__Data for this exercise__.
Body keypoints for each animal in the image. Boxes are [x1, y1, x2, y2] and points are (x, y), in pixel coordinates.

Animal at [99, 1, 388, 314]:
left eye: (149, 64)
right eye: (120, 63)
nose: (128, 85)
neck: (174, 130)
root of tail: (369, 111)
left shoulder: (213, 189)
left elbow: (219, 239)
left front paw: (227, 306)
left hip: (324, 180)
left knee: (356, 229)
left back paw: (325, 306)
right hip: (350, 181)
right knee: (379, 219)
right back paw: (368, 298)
--
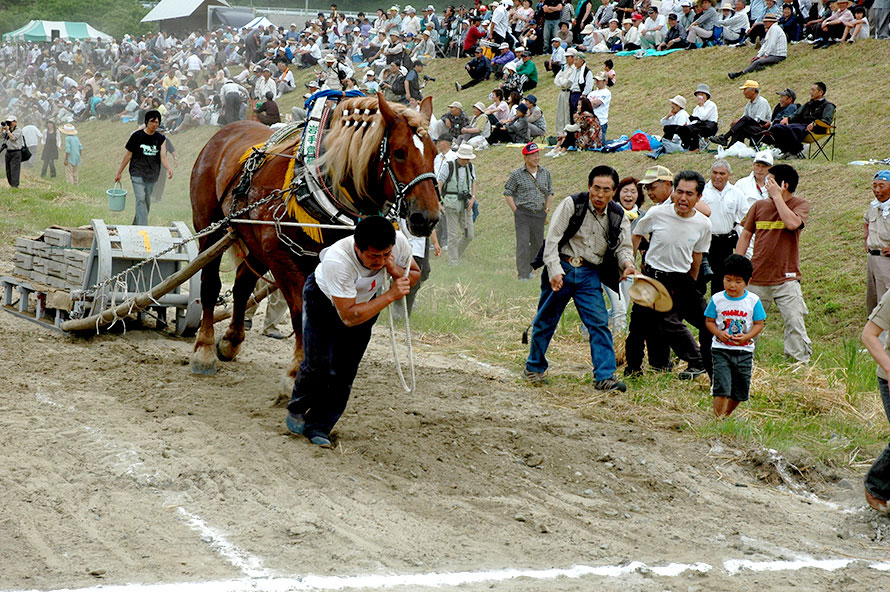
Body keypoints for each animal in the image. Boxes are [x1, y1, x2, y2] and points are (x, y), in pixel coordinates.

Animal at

__Required action__. Return word for word the lines above from the line with "left knee: (356, 229)" to the line with "right back paw: (368, 298)", including both and leaving out all others.

__Result for this task__.
left knee: (356, 229)
left back paw: (325, 306)
right hip: (350, 181)
right knee: (379, 219)
right back paw: (368, 298)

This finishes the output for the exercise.